### What is required
Identify every line in the listing below that contains the word "became", and copy each such line. Treat the match as case-sensitive.

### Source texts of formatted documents
● ● ● ●

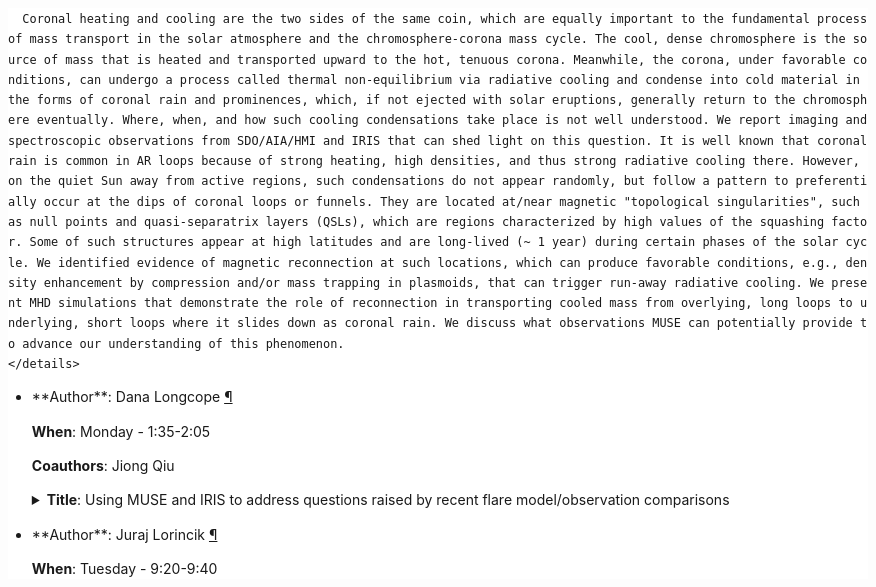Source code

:       Coronal heating and cooling are the two sides of the same coin, which are equally important to the fundamental process of mass transport in the solar atmosphere and the chromosphere-corona mass cycle. The cool, dense chromosphere is the source of mass that is heated and transported upward to the hot, tenuous corona. Meanwhile, the corona, under favorable conditions, can undergo a process called thermal non-equilibrium via radiative cooling and condense into cold material in the forms of coronal rain and prominences, which, if not ejected with solar eruptions, generally return to the chromosphere eventually. Where, when, and how such cooling condensations take place is not well understood. We report imaging and spectroscopic observations from SDO/AIA/HMI and IRIS that can shed light on this question. It is well known that coronal rain is common in AR loops because of strong heating, high densities, and thus strong radiative cooling there. However, on the quiet Sun away from active regions, such condensations do not appear randomly, but follow a pattern to preferentially occur at the dips of coronal loops or funnels. They are located at/near magnetic "topological singularities", such as null points and quasi-separatrix layers (QSLs), which are regions characterized by high values of the squashing factor. Some of such structures appear at high latitudes and are long-lived (~ 1 year) during certain phases of the solar cycle. We identified evidence of magnetic reconnection at such locations, which can produce favorable conditions, e.g., density enhancement by compression and/or mass trapping in plasmoids, that can trigger run-away radiative cooling. We present MHD simulations that demonstrate the role of reconnection in transporting cooled mass from overlying, long loops to underlying, short loops where it slides down as coronal rain. We discuss what observations MUSE can potentially provide to advance our understanding of this phenomenon.
    </details>


* <p id="Longcope">**Author**: Dana Longcope <a class="headerlink" href="#Longcope" title="Permanent link">¶</a>

    **When**: Monday - 1:35-2:05

    **Coauthors**: Jiong Qiu
    <details> <summary> <b>Title</b>: Using MUSE and IRIS to address questions raised by recent flare model/observation comparisons </summary>
      <b>Abstract</b>
      Recent multi-wavelength flare observations have driven models to draw several conclusions that pose new questions for future observations to address.  It is now evident that flare reconnection releases magnetic energy into a sequence of distinct loops, which relax to form the flare arcade.  This finding has enabled the modeling of flares using one-dimensional loop models.  Observations are empirically matched only when energy is input impulsively, but in sequence of events persisting well into what has been called the gradual phase.  It is also found that energy release must consist of a brief burst followed by an extended tail, which maintains each post-reconnection loop at elevated temperature for half an hour or more.  At least one model has included a population of Alfven waves to power the tail.   High resolution, and high cadence spectroscopic observations, such as from MUSE, will allow us to uncover the true nature of the long-tail energy dissipation.   Fidelity to observations also requires that each loop start, prior to its reconnection, at a density higher than one expects in a quiescent active region.  This appears to require energy released from prior events, on other field lines, somehow drive evaporation in the loop before reconnection occurs.  IRIS observations in conjunction with IRIS will reveal how pre-reconnection evaporation in the loops created by flare reconnection.
    </details>


* <p id="Lorincik">**Author**: Juraj Lorincik <a class="headerlink" href="#Lorincik" title="Permanent link">¶</a>

    **When**: Tuesday - 9:20-9:40
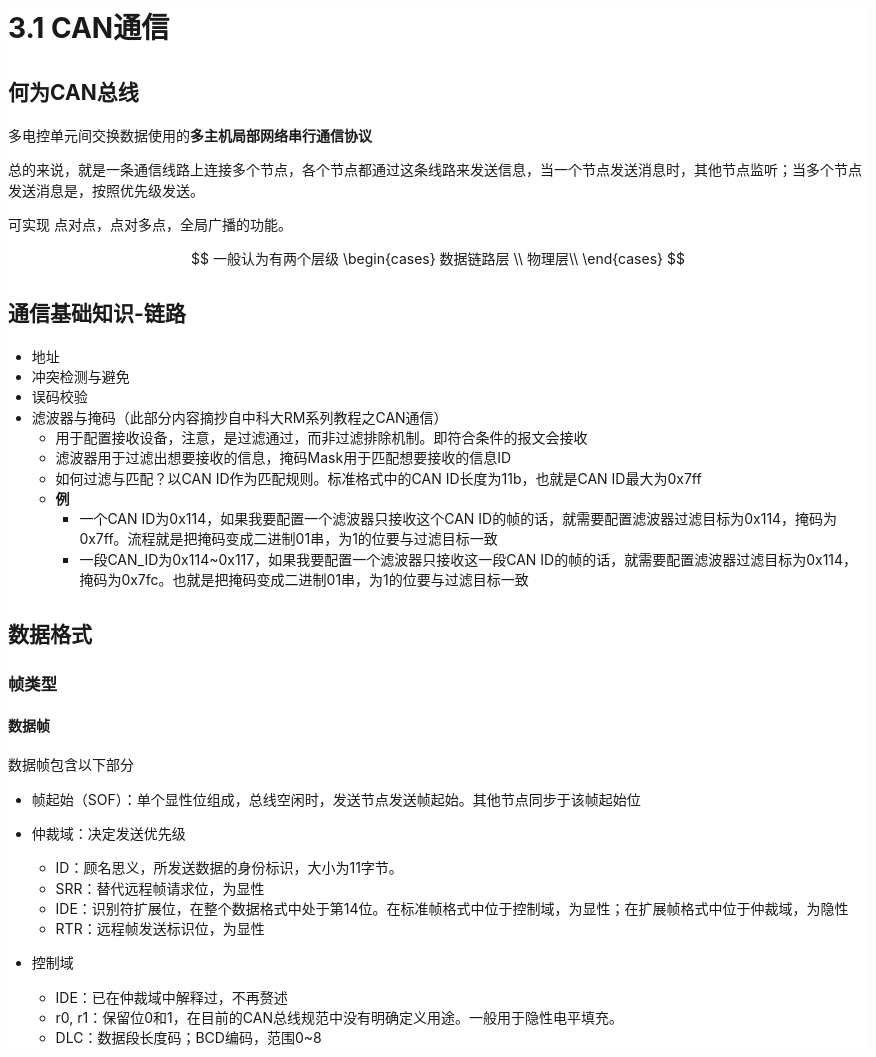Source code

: # 3.1 CAN通信

## 何为CAN总线

多电控单元间交换数据使用的**多主机局部网络串行通信协议**

总的来说，就是一条通信线路上连接多个节点，各个节点都通过这条线路来发送信息，当一个节点发送消息时，其他节点监听；当多个节点发送消息是，按照优先级发送。

可实现 点对点，点对多点，全局广播的功能。

$$
一般认为有两个层级
\begin{cases}
		数据链路层 \\
		物理层\\
	\end{cases}
$$

## 通信基础知识-链路

- 地址
- 冲突检测与避免
- 误码校验
- 滤波器与掩码（此部分内容摘抄自中科大RM系列教程之CAN通信）
  - 用于配置接收设备，注意，是过滤通过，而非过滤排除机制。即符合条件的报文会接收
  - 滤波器用于过滤出想要接收的信息，掩码Mask用于匹配想要接收的信息ID
  - 如何过滤与匹配？以CAN ID作为匹配规则。标准格式中的CAN ID长度为11b，也就是CAN ID最大为0x7ff
  - **例**
    - 一个CAN ID为0x114，如果我要配置一个滤波器只接收这个CAN ID的帧的话，就需要配置滤波器过滤目标为0x114，掩码为0x7ff。流程就是把掩码变成二进制01串，为1的位要与过滤目标一致
    - 一段CAN_ID为0x114~0x117，如果我要配置一个滤波器只接收这一段CAN ID的帧的话，就需要配置滤波器过滤目标为0x114，掩码为0x7fc。也就是把掩码变成二进制01串，为1的位要与过滤目标一致

## 数据格式

### 帧类型

#### 数据帧

数据帧包含以下部分

- 帧起始（SOF）：单个显性位组成，总线空闲时，发送节点发送帧起始。其他节点同步于该帧起始位
- 仲裁域：决定发送优先级
  - ID：顾名思义，所发送数据的身份标识，大小为11字节。
  - SRR：替代远程帧请求位，为显性
  - IDE：识别符扩展位，在整个数据格式中处于第14位。在标准帧格式中位于控制域，为显性；在扩展帧格式中位于仲裁域，为隐性
  - RTR：远程帧发送标识位，为显性

- 控制域
  - IDE：已在仲裁域中解释过，不再赘述
  - r0, r1：保留位0和1，在目前的CAN总线规范中没有明确定义用途。一般用于隐性电平填充。
  - DLC：数据段长度码；BCD编码，范围0~8
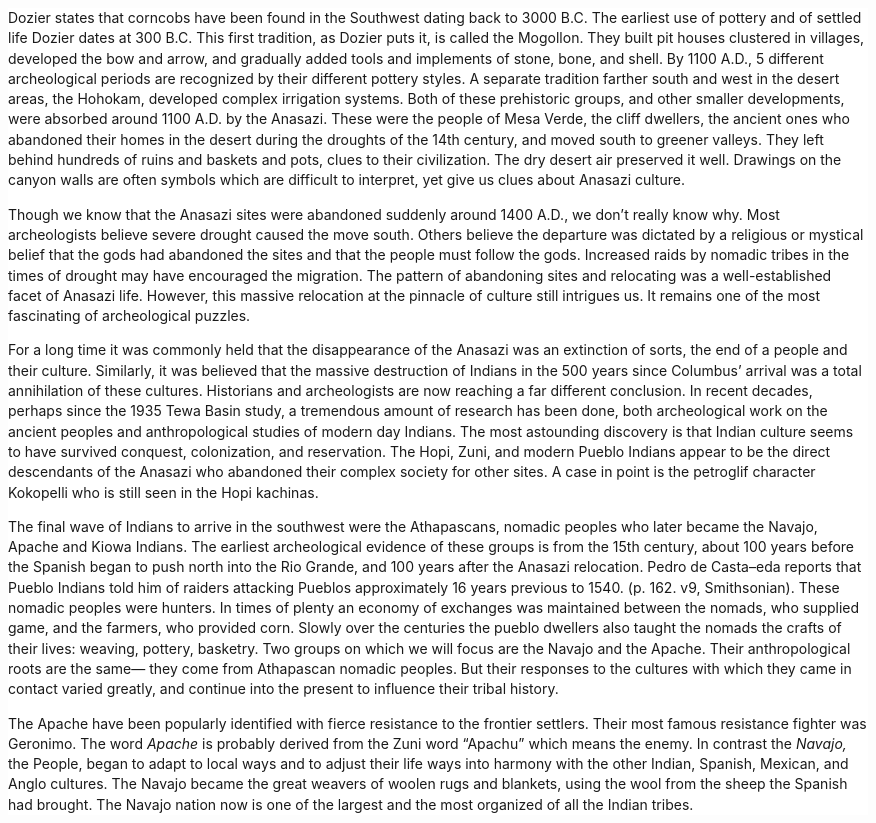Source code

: <p>
Dozier states that corncobs have been found in the Southwest dating back to 3000 B.C. The earliest use of pottery and of settled life Dozier dates at 300 B.C. This first tradition, as Dozier puts it, is called the Mogollon. They built pit houses clustered in villages, developed the bow and arrow, and gradually added tools and implements of stone, bone, and shell. By 1100 A.D., 5 different archeological periods are recognized by their different pottery styles. A separate tradition farther south and west in the desert areas, the Hohokam, developed complex irrigation systems. Both of these prehistoric groups, and other smaller developments, were absorbed around 1100 A.D. by the Anasazi. These were the people of Mesa Verde, the cliff dwellers, the ancient ones who abandoned their homes in the desert during the droughts of the 14th century, and moved south to greener valleys. They left behind hundreds of ruins and baskets and pots, clues to their civilization. The dry desert air preserved it well. Drawings on the canyon walls are often symbols which are difficult to interpret, yet give us clues about Anasazi culture.
</p>
<p>
Though we know that the Anasazi sites were abandoned suddenly around 1400 A.D., we don’t really know why. Most archeologists believe severe drought caused the move south. Others believe the departure was dictated by a religious or mystical belief that the gods had abandoned the sites and that the people must follow the gods. Increased raids by nomadic tribes in the times of drought may have encouraged the migration. The pattern of abandoning sites and relocating was a well-established facet of Anasazi life. However, this massive relocation at the pinnacle of culture still intrigues us. It remains one of the most fascinating of archeological puzzles.
</p>
<p>
For a long time it was commonly held that the disappearance of the Anasazi was an extinction of sorts, the end of a people and their culture. Similarly, it was believed that the massive destruction of Indians in the 500 years since Columbus’ arrival was a total annihilation of these cultures. Historians and archeologists are now reaching a far different conclusion. In recent decades, perhaps since the 1935 Tewa Basin study, a tremendous amount of research has been done, both archeological work on the ancient peoples and anthropological studies of modern day Indians. The most astounding discovery is that Indian culture seems to have survived conquest, colonization, and reservation. The Hopi, Zuni, and modern Pueblo Indians appear to be the direct descendants of the Anasazi who abandoned their complex society for other sites. A case in point is the petroglif character Kokopelli who is still seen in the Hopi kachinas.
</p>
<p>
The final wave of Indians to arrive in the southwest were the Athapascans, nomadic peoples who later became the Navajo, Apache and Kiowa Indians. The earliest archeological evidence of these groups is from the 15th century, about 100 years before the Spanish began to push north into the Rio Grande, and 100 years after the Anasazi relocation. Pedro de Casta–eda reports that Pueblo Indians told him of raiders attacking Pueblos approximately 16 years previous to 1540. (p. 162. v9, Smithsonian). These nomadic peoples were hunters. In times of plenty an economy of exchanges was maintained between the nomads, who supplied game, and the farmers, who provided corn. Slowly over the centuries the pueblo dwellers also taught the nomads the crafts of their lives: weaving, pottery, basketry. Two groups on which we will focus are the Navajo and the Apache. Their anthropological roots are the same— they come from Athapascan nomadic peoples. But their responses to the cultures with which they came in contact varied greatly, and continue into the present to influence their tribal history.
</p>
<p>
The Apache have been popularly identified with fierce resistance to the frontier settlers. Their most famous resistance fighter was Geronimo. The word
<i>
Apache
</i>
is probably derived from the Zuni word “Apachu” which means the enemy. In contrast the
<i>
Navajo,
</i>
the People, began to adapt to local ways and to adjust their life ways into harmony with the other Indian, Spanish, Mexican, and Anglo cultures. The Navajo became the great weavers of woolen rugs and blankets, using the wool from the sheep the Spanish had brought. The Navajo nation now is one of the largest and the most organized of all the Indian tribes.
</p>
<p>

● ● ● ●

### Result of the exercise
The final wave of Indians to arrive in the southwest were the Athapascans, nomadic peoples who later became the Navajo, Apache and Kiowa Indians. The earliest archeological evidence of these groups is from the 15th century, about 100 years before the Spanish began to push north into the Rio Grande, and 100 years after the Anasazi relocation. Pedro de Casta–eda reports that Pueblo Indians told him of raiders attacking Pueblos approximately 16 years previous to 1540. (p. 162. v9, Smithsonian). These nomadic peoples were hunters. In times of plenty an economy of exchanges was maintained between the nomads, who supplied game, and the farmers, who provided corn. Slowly over the centuries the pueblo dwellers also taught the nomads the crafts of their lives: weaving, pottery, basketry. Two groups on which we will focus are the Navajo and the Apache. Their anthropological roots are the same— they come from Athapascan nomadic peoples. But their responses to the cultures with which they came in contact varied greatly, and continue into the present to influence their tribal history.
the People, began to adapt to local ways and to adjust their life ways into harmony with the other Indian, Spanish, Mexican, and Anglo cultures. The Navajo became the great weavers of woolen rugs and blankets, using the wool from the sheep the Spanish had brought. The Navajo nation now is one of the largest and the most organized of all the Indian tribes.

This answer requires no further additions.